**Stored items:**
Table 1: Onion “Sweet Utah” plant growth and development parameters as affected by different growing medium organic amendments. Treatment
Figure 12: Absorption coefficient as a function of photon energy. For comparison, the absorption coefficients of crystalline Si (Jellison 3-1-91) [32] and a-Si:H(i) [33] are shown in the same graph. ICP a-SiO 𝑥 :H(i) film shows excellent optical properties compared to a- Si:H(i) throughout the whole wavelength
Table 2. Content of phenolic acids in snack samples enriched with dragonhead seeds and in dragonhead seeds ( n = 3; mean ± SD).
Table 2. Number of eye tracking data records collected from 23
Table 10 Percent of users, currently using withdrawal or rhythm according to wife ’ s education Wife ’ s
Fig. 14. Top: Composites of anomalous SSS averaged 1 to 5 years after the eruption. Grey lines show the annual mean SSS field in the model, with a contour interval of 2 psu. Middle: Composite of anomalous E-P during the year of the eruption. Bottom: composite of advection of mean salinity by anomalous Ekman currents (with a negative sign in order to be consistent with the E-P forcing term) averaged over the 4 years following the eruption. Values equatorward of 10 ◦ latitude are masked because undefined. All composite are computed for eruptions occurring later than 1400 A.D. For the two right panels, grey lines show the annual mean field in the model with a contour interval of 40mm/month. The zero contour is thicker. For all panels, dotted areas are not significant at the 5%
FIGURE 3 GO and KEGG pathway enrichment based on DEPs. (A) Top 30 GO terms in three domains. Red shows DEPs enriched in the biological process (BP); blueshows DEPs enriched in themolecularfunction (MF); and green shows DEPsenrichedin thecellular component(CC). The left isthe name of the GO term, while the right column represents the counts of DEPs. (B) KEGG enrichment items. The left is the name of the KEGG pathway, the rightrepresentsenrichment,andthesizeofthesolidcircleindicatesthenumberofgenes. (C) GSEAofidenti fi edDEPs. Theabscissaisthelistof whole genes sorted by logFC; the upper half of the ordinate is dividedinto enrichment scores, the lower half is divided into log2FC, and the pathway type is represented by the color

**Exercise prompt:** Report each line in the entries where the string "Table" occurs.

**Output for this exercise:**
Table 1: Onion “Sweet Utah” plant growth and development parameters as affected by different growing medium organic amendments. Treatment
Table 2. Content of phenolic acids in snack samples enriched with dragonhead seeds and in dragonhead seeds ( n = 3; mean ± SD).
Table 2. Number of eye tracking data records collected from 23
Table 10 Percent of users, currently using withdrawal or rhythm according to wife ’ s education Wife ’ s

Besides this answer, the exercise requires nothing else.